À Gaza, la mer a toujours été une constante. Elle se brise contre le rivage avec une patience qui surpasse les frontières et les gouvernements, un rappel que la géographie perdure même lorsque la politique s'effondre. Le long de cette étroite côte, la vie s'est longtemps déroulée entre restriction et résilience : des bateaux revenant au crépuscule, des familles marchant sur la corniche, des immeubles d'appartements penchés vers l'eau comme s'ils cherchaient à respirer. C'est cette bande de terre, battue et endurante, qui a récemment été réimaginée de loin, rendue non pas en poussière et en béton mais en promesse.
La vision de Jared Kushner pour un « Nouveau Gaza » arrive encadrée comme une possibilité. Elle s'exprime dans le langage du renouveau : ports reconstruits, développements de luxe s'élevant le long de la Méditerranée, infrastructures modernisées, investissements affluant là où la destruction s'était autrefois installée.

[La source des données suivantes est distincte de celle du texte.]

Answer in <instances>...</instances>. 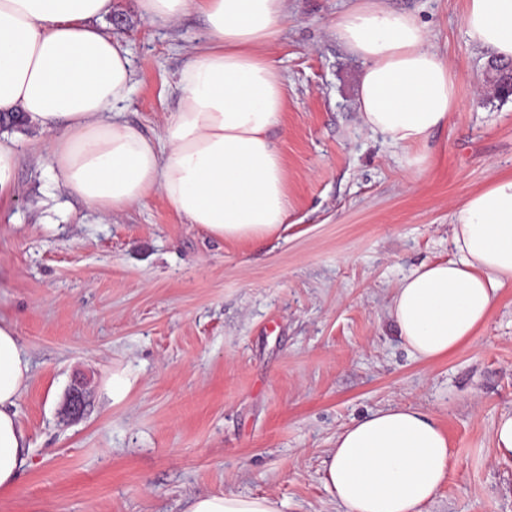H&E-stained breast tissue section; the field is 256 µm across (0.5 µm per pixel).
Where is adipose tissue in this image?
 I'll return each instance as SVG.
<instances>
[{"instance_id":"1","label":"adipose tissue","mask_w":512,"mask_h":512,"mask_svg":"<svg viewBox=\"0 0 512 512\" xmlns=\"http://www.w3.org/2000/svg\"><path fill=\"white\" fill-rule=\"evenodd\" d=\"M288 0H136L149 23L192 11L206 40L178 77L179 101L158 137L121 120L133 89L129 52L98 27L112 0H0V113L20 112L50 135L43 150L56 187L104 216L161 193L188 223L227 241L278 233L290 213L284 157L271 136L286 91L269 57ZM465 35L512 61V0H465ZM364 62L362 124L407 150L423 170L432 134L461 106L427 25L384 0H354L332 22ZM454 258L415 269L388 314L415 359L431 362L472 341L499 287L512 282V174L495 177L451 215ZM30 361L13 325L0 323V493L20 487L30 451L17 405ZM448 437L417 408L393 404L337 432L324 483L348 512H422L448 474ZM186 512H280L268 496L201 494Z\"/></svg>"}]
</instances>
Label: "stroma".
Returning <instances> with one entry per match:
<instances>
[{
	"mask_svg": "<svg viewBox=\"0 0 512 512\" xmlns=\"http://www.w3.org/2000/svg\"><path fill=\"white\" fill-rule=\"evenodd\" d=\"M387 2L428 26L461 107L426 145L427 167L406 170L403 151L361 124L362 63L331 30L343 0H288L273 137L291 210L266 240L214 239L158 194L102 218L52 189L44 155H21L0 204V322L31 360L18 403L31 450L0 512H185L202 493L346 512L322 481L332 442L394 403L448 437V476L425 512H512V458L492 444L512 411V284L473 341L433 362L409 354L387 313L404 276L452 257V210L512 174V95L478 94L492 55L467 42L464 0ZM99 25L131 53L124 119L158 136L203 19L149 24L135 0H113ZM116 369L135 384L115 404ZM75 384L86 407L69 419Z\"/></svg>",
	"mask_w": 512,
	"mask_h": 512,
	"instance_id": "stroma-1",
	"label": "stroma"
}]
</instances>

Dans des interviews et des déclarations publiques, Kushner a décrit Gaza comme un potentiel pôle de commerce et de tourisme, sa côte transformée en quelque chose ressemblant à une Riviera régionale. L'accent est mis sur l'économie—sur le capital, la construction, et la croyance que la prospérité pourrait réussir là où la diplomatie a échoué à maintes reprises.
Le plan évoque une reconstruction à grande échelle dirigée par des investissements extérieurs, probablement en provenance des États du Golfe et de partenaires internationaux, supervisée par une nouvelle autorité administrative. Il imagine Gaza intégrée dans le commerce régional, avec des liaisons de transport améliorées et des services modernes, libérée de la dégradation physique qui a défini la vie quotidienne pendant des années. Dans ce récit, le développement devient à la fois remède et boussole : reconstruire les bâtiments, et la stabilité pourrait suivre.

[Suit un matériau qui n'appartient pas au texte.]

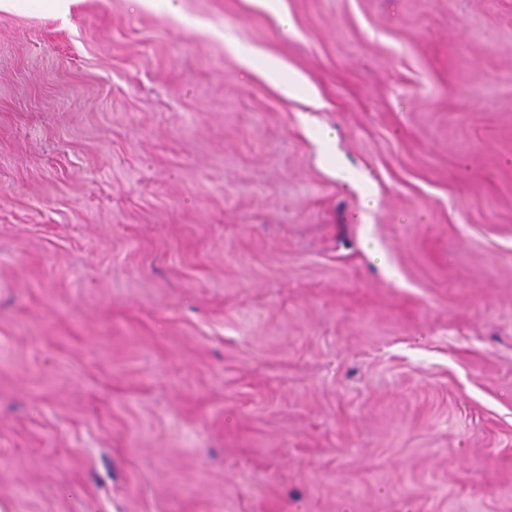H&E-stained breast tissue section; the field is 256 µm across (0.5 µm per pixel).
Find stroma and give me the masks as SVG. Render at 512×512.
I'll use <instances>...</instances> for the list:
<instances>
[{
    "label": "stroma",
    "instance_id": "obj_1",
    "mask_svg": "<svg viewBox=\"0 0 512 512\" xmlns=\"http://www.w3.org/2000/svg\"><path fill=\"white\" fill-rule=\"evenodd\" d=\"M0 512H512V0L0 10Z\"/></svg>",
    "mask_w": 512,
    "mask_h": 512
}]
</instances>
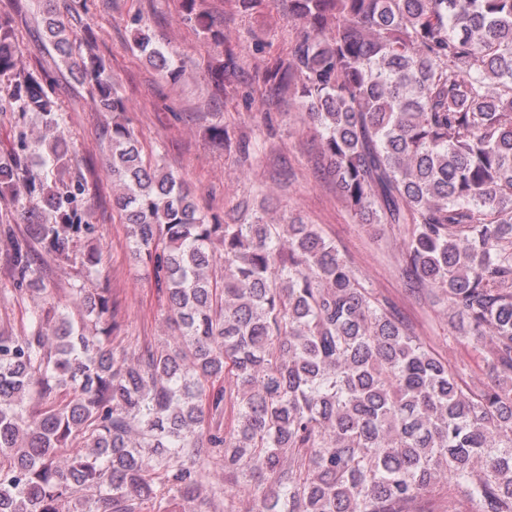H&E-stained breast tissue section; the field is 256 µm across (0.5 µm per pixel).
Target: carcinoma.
Returning <instances> with one entry per match:
<instances>
[{"mask_svg": "<svg viewBox=\"0 0 512 512\" xmlns=\"http://www.w3.org/2000/svg\"><path fill=\"white\" fill-rule=\"evenodd\" d=\"M181 0L182 18L224 47L216 90L236 73L224 32ZM49 39L112 116L102 176L136 259L166 298L172 340L129 364L110 346L112 298L71 290L23 333L0 331V512H405L446 471L470 512H512V0H288L303 34L263 82L294 89L326 171L362 224L404 233L402 270L448 301L452 334L488 343L490 381L462 383L364 288L336 246L299 218L257 210L234 224L142 152L99 58L45 0ZM161 74L174 55L138 28ZM0 16V112L59 126L46 87L21 73ZM52 181L0 161V197L21 204L11 240L16 291L43 283L38 255L67 263L95 225L63 138L17 137ZM67 391L58 398V390ZM226 483H213L216 471Z\"/></svg>", "mask_w": 512, "mask_h": 512, "instance_id": "obj_1", "label": "carcinoma"}]
</instances>
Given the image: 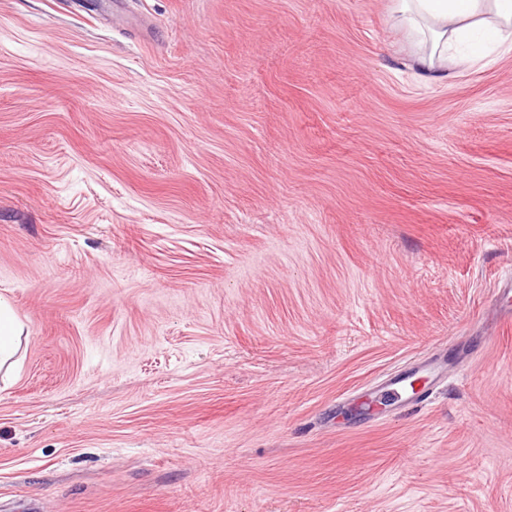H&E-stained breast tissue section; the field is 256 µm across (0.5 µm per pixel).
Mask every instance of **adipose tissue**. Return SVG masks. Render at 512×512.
Listing matches in <instances>:
<instances>
[{"label": "adipose tissue", "instance_id": "1", "mask_svg": "<svg viewBox=\"0 0 512 512\" xmlns=\"http://www.w3.org/2000/svg\"><path fill=\"white\" fill-rule=\"evenodd\" d=\"M391 23L421 49L415 67L427 82L447 79L492 48L512 52V0H393ZM28 335L13 305L0 296V372H16Z\"/></svg>", "mask_w": 512, "mask_h": 512}]
</instances>
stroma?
<instances>
[{
	"label": "stroma",
	"instance_id": "1",
	"mask_svg": "<svg viewBox=\"0 0 512 512\" xmlns=\"http://www.w3.org/2000/svg\"><path fill=\"white\" fill-rule=\"evenodd\" d=\"M391 7L0 0V512H512V52ZM28 336L25 323L13 305L0 296V371L16 372L21 361V348Z\"/></svg>",
	"mask_w": 512,
	"mask_h": 512
}]
</instances>
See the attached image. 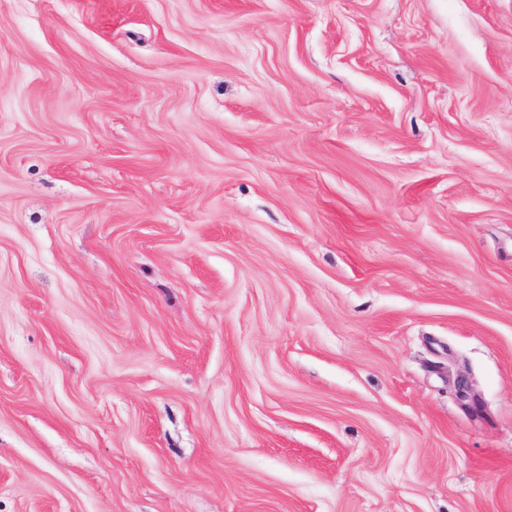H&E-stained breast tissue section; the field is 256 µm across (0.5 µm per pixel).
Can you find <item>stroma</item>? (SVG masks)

Pourtant, la vision est notable pour ce qu'elle traite comme un arrière-plan plutôt qu'une fondation. La souveraineté politique, la gouvernance par les Palestiniens eux-mêmes, et la question de qui contrôle les frontières et la sécurité de Gaza sont largement absentes du premier plan. L'avenir semble dessiné sans un présent clair—un dans lequel le déplacement, le traumatisme, et le conflit non résolu demeurent des réalités en cours. Le plan suppose une tranquillité post-guerre qui n'est pas encore arrivée, et ce faisant, il passe légèrement sur les conditions nécessaires pour rendre une telle reconstruction possible.
Il y a aussi la question silencieuse des personnes. Les commentaires de Kushner ont inclus des suggestions selon lesquelles la population de Gaza pourrait être relocalisée, temporairement ou autrement, pendant la reconstruction. Dans l'abstrait, cela est présenté comme une nécessité logistique ; sur le terrain, cela touche à quelque chose de bien plus ancien et fragile : la peur de l'effacement. Pour de nombreux Palestiniens, le mouvement a rarement été volontaire, et le retour n'a jamais été garanti. Le développement, lorsqu'il est détaché du consentement, risque de devenir une autre forme de dépossession.

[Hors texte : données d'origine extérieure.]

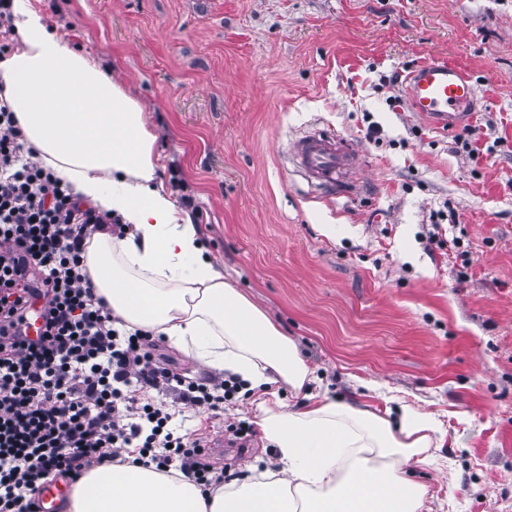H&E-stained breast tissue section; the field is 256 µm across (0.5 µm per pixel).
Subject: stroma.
<instances>
[{"label": "stroma", "mask_w": 512, "mask_h": 512, "mask_svg": "<svg viewBox=\"0 0 512 512\" xmlns=\"http://www.w3.org/2000/svg\"><path fill=\"white\" fill-rule=\"evenodd\" d=\"M32 2L138 101L164 188L194 201L209 257L321 389L435 420V461L413 475L427 512H512V0ZM433 58L479 87L454 128L405 100ZM313 132L360 147L350 196L296 171ZM258 459L277 454L257 430L214 464L230 482Z\"/></svg>", "instance_id": "stroma-1"}]
</instances>
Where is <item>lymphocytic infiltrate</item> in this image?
Here are the masks:
<instances>
[{"mask_svg":"<svg viewBox=\"0 0 512 512\" xmlns=\"http://www.w3.org/2000/svg\"><path fill=\"white\" fill-rule=\"evenodd\" d=\"M14 112L0 100V512H35L47 479H77L138 449L144 464L177 469L201 487L223 483L197 439L178 435L185 407L219 411L241 384L190 380L158 360L148 332H119L84 264L87 239L125 232L85 206L34 161ZM45 300L34 340L20 326ZM179 386V399L162 398Z\"/></svg>","mask_w":512,"mask_h":512,"instance_id":"f902f5d3","label":"lymphocytic infiltrate"}]
</instances>
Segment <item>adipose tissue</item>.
<instances>
[{
	"instance_id": "obj_1",
	"label": "adipose tissue",
	"mask_w": 512,
	"mask_h": 512,
	"mask_svg": "<svg viewBox=\"0 0 512 512\" xmlns=\"http://www.w3.org/2000/svg\"><path fill=\"white\" fill-rule=\"evenodd\" d=\"M11 10L22 48L0 61V96L44 165L134 228L94 234L85 248L95 293L123 329L164 334L253 389L314 384L288 336L204 257L158 180L157 136L139 104L107 67L68 48L31 0ZM257 417L280 470L205 491L178 471L103 465L75 483L68 512H424L426 490L407 470L432 462V419L405 407L393 421L325 396L297 410L263 401Z\"/></svg>"
}]
</instances>
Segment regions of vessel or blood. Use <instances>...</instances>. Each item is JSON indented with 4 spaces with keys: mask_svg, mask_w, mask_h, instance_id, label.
<instances>
[{
    "mask_svg": "<svg viewBox=\"0 0 512 512\" xmlns=\"http://www.w3.org/2000/svg\"><path fill=\"white\" fill-rule=\"evenodd\" d=\"M413 112L442 126L455 124L456 116L478 98L479 89L464 70L443 60L417 65L406 77ZM299 170L314 186L349 193L361 165L356 148L341 137L322 133L302 136L294 145ZM71 491L67 481L54 477L38 489L39 512H61Z\"/></svg>",
    "mask_w": 512,
    "mask_h": 512,
    "instance_id": "obj_1",
    "label": "vessel or blood"
}]
</instances>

Ce qui reste non abordé, c'est l'horizon politique. La relance économique est proposée sans une vision parallèle pour les droits, la représentation ou l'autodétermination. La sécurité est sous-entendue mais non définie. L'autorité est supposée mais non nommée. Le plan parle avec confiance de ce que Gaza pourrait devenir, tout en laissant non résolu qui décide, qui gouverne, et selon quelles conditions les gens vivent une fois que les grues partent et que les investisseurs détournent leur attention ailleurs.
Alors que le soleil se couche sur la côte de Gaza, la lumière se reflète sur des bâtiments à moitié debout et sur l'eau ouverte au-delà, un rappel que la terre n'est ni vide ni abstraite. Elle est habitée, mémorisée, revendiquée. Le « Nouveau Gaza » de Kushner présente un avenir poli par la distance—un façonné par les marchés et les plans directeurs—mais le présent reste encombré de questions sans réponse. Jusqu'à ce que ces questions soient rencontrées avec la même attention que les rendus et les projections, la mer continuera son rythme régulier, indifférente aux visions qui ne savent pas encore comment arriver.
Publié par Banx Network. Cet article fait partie du programme de médias décentralisés Banx, propulsé par le jeton BXE sur le XRP Ledger.